Options, as we all know, are contracts where the holder/buyer has the right, but there is no obligation to buy or sell an underlying asset at a specific price and at a future date. We do know that options are of 2 types – Call and Put. But, there are three more sub-types of options on the basis of when the holder can exercise an option. These types of options are American, European, and Bermudan options. Let’s discuss the differences between the American vs. European option in this blog.
Before we deal with the differences between the American vs European option, first, let’s take a look at what the two options mean.
The holder of such an option can exercise it on any trading day before the expiry of the option. These are the most popular type of options because they give users flexibility as to when they can exercise the agreement. In the U.S. market, American Options generally have an expiry date of between three months and one year.
Generally, the holder of the American Call Option exercises the option when they are deep in the money. This means the holder will exercise the option when the rate of the security is much more than the strike price. In contrast, an American Put option is deep in the money if the rate of the asset is much below the strike price.
The holder of this option can only exercise it on a specific date, and that date is the expiry date or their maturity date. Or, we can say that the holder of the European Options can’t exercise their contract before the expiry date. So, these options give less flexibility to the holders in exercising the option. Though the holder can’t use the option until expiry, they still have a choice to sell the option to another buyer anytime before the expiry.
American vs European Option – Example
Suppose there are two call options for shares –the American and the European. Both the options have a strike price of $30 and the same expiry date of three months. Suppose the share is currently trading at $25
Now suppose if, after one month, the share price rises to $35. The holder of the American option can exercise the option and buy the share at $30 (strike price) and sell it at $35. This way, they will gain $5.
On the other hand, the holder of the European option won’t be able to exercise the option. The holder will have to wait until the expiry and then decide whether or not he wants to exercise the option.
Now that you have an idea about the two options let’s take a look at the differences between the American vs European options.
Differences between American vs European Option
Following are the differences between the American vs European options:
As said above, the American option gives the holder the right to exercise the option at any time before the expiry date. In contrast, one can exercise the European option only at the expiry date.
The premium for European Option is comparatively lower. This is because holders get only one choice for exercising the European option. The premium for the American Option is comparatively higher. This is because the holders get more options as to when they can exercise the option.
American options are popular among traders because of their freedom in exercising the option. European options are less popular as traders get less freedom.
Coming up with a hedging strategy is relatively easier for the European options. This is because one knows when the holder can exercise the option. In contrast, creating a hedging strategy is challenging for the American options because the holder can exercise the option at any time.
American options usually trade at major exchanges. But, European options trade primarily over the counter (OTC).
Since there is no fixed maturity date for the American options, they carry a higher rate of risk. On the other hand, since the European options have a fixed maturity date, it is easier to estimate their profit or loss. Thus, we can say that European options carry a relatively lesser risk.

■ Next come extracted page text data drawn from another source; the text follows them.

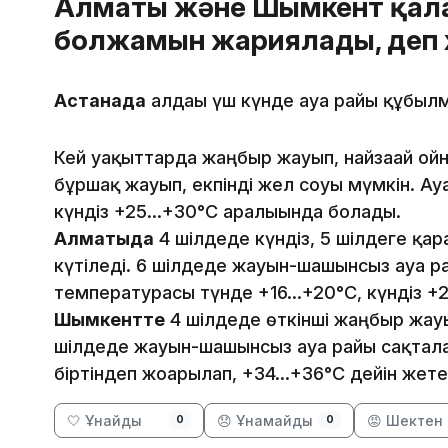
Алматы және Шымкент қал
болжамын жариялады, деп
Астанада
алдағы үш күнде ауа райы құбыл
Кей уақыттарда жаңбыр жауып, найзағай ойн
бұршақ жауып, екпінді жел соғуы мүмкін. А
күндіз +25…+30°C аралығында болады.
Алматыда
4 шілдеде күндіз, 5 шілдеге қара
күтіледі. 6 шілдеде жауын-шашынсыз ауа р
температурасы түнде +16…+20°C, күндіз +2
Шымкентте
4 шілдеде өткінші жаңбыр жауы
шілдеде жауын-шашынсыз ауа райы сақтала
біртіндеп жоғарылап, +34…+36°C дейін жете
🤍 Ұнайды
😞 Ұнамайды
😡 Шектен 
0
0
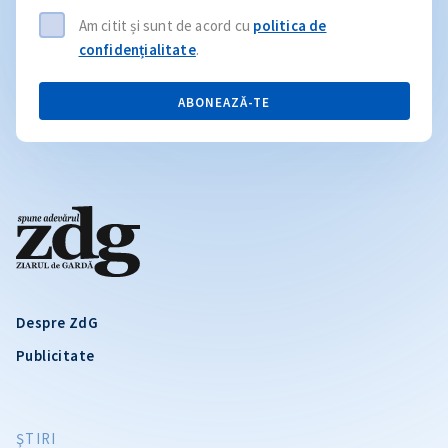
Am citit și sunt de acord cu
politica de
confidențialitate
.
ABONEAZĂ-TE
Despre ZdG
Publicitate
ŞTIRI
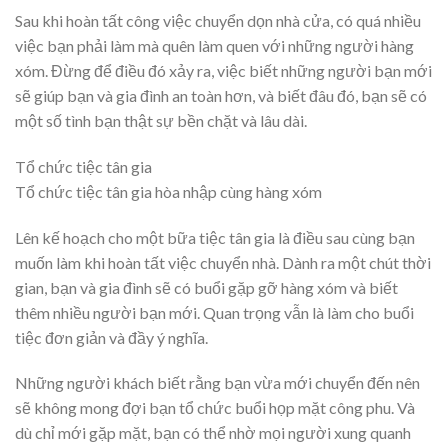
Sau khi hoàn tất công việc chuyển dọn nhà cửa, có quá nhiều
việc bạn phải làm mà quên làm quen với những người hàng
xóm. Đừng để điều đó xảy ra, việc biết những người bạn mới
sẽ giúp bạn và gia đình an toàn hơn, và biết đâu đó, bạn sẽ có
một số tình bạn thật sự bền chặt và lâu dài.
Tổ chức tiệc tân gia
Tổ chức tiệc tân gia hòa nhập cùng hàng xóm
Lên kế hoạch cho một bữa tiệc tân gia là điều sau cùng bạn
muốn làm khi hoàn tất việc chuyển nhà. Dành ra một chút thời
gian, bạn và gia đình sẽ có buổi gặp gỡ hàng xóm và biết
thêm nhiều người bạn mới. Quan trọng vẫn là làm cho buổi
tiệc đơn giản và đầy ý nghĩa.
Những người khách biết rằng bạn vừa mới chuyển đến nên
sẽ không mong đợi bạn tổ chức buổi họp mặt công phu. Và
dù chỉ mới gặp mặt, bạn có thể nhờ mọi người xung quanh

Black-Scholes Model, which is the best option pricing model, may not give accurate results for the American options. This is because the model doesn’t consider early exercise or exercise of options before maturity. Black-Scholes Model values each option considering it to be European.
Usually, the majority of the equity options are American options. On the other hand, options involving equity indices are usually European options.
Most American index options expire after the end of the trading hours on the third Friday of the expiration month. There are a few exceptions to this rule. For instance, a few quarterlies options continue to trade until the last trading day of the calendar quarter. Also, weekly options usually end trading on Wednesday or Friday of the agreed week.
In contrast, the European options cease to trade a day before the third Friday of the expiration month. This means such options cease trading after the trading hours on the third Thursday of the expiration month.
For the American options, the settlement price is the closing price on the third Friday of the expiration month. The settlement of the American option isn’t influenced by after-hours trade.
In the European options, determining the settlement price is a bit challenging. Moreover, the settlement price of the European options isn’t out until hours after the market opens on Friday. i.e., a day after their expiry.
|Basis||American Option||European Option|
|Meaning||Right to exercise the option at any time before the expiry date||Can exercise it only at the expiry date|
|Premium||Comparatively higher||Comparatively lower|
|Popularity||More popular||Less popular|
|Trading||Trade at major exchanges||Trade primarily over the counter (OTC)|
|Risk||Higher rate of risk||Comparatively lesser risk|
|Securities||Majority of the equity options||Options involving equity indices|
|Expiration date||After the end of the trading hours on the third Friday of the expiration month||A day before the third Friday of the expiration month|
|Settlement||The settlement price is the closing price||The settlement price isn’t out until a day after their expiry.|
Traders use both American and European options, but the former is more popular than the latter. American option gives investors more flexibility, but they are more costly than the European. So, it is up to the traders to decide what option they want to use by weighing the features and payoff of both.